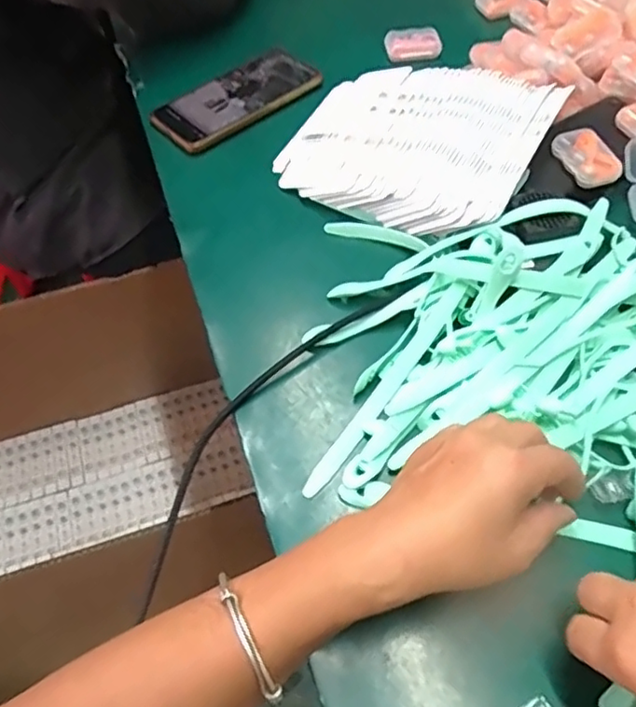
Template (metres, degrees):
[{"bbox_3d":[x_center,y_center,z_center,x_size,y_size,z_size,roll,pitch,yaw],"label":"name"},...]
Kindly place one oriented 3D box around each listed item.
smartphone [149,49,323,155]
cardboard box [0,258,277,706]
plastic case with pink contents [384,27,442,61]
[{"bbox_3d":[-0.077,-0.246,0.583,0.164,0.011,0.071,-36,63,-20],"label":"smartphone"},{"bbox_3d":[-0.339,0.167,0.793,0.464,0.333,0.370,-13,57,-7],"label":"cardboard box"},{"bbox_3d":[0.098,-0.317,0.626,0.056,0.019,0.024,-4,57,-1],"label":"plastic case with pink contents"}]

::::::

### EXERCISE INSTRUCTIONS
The output is the records exactly as they read, with no pictures in it.

### EXPECTED ANSWER
Template (metres, degrees):
[{"bbox_3d":[x_center,y_center,z_center,x_size,y_size,z_size,roll,pitch,yaw],"label":"name"},...]
Kindly place one oriented 3D box around each listed item.
smartphone [149,49,323,155]
cardboard box [0,258,277,706]
plastic case with pink contents [384,27,442,61]
[{"bbox_3d":[-0.077,-0.246,0.583,0.164,0.011,0.071,-36,63,-20],"label":"smartphone"},{"bbox_3d":[-0.339,0.167,0.793,0.464,0.333,0.370,-13,57,-7],"label":"cardboard box"},{"bbox_3d":[0.098,-0.317,0.626,0.056,0.019,0.024,-4,57,-1],"label":"plastic case with pink contents"}]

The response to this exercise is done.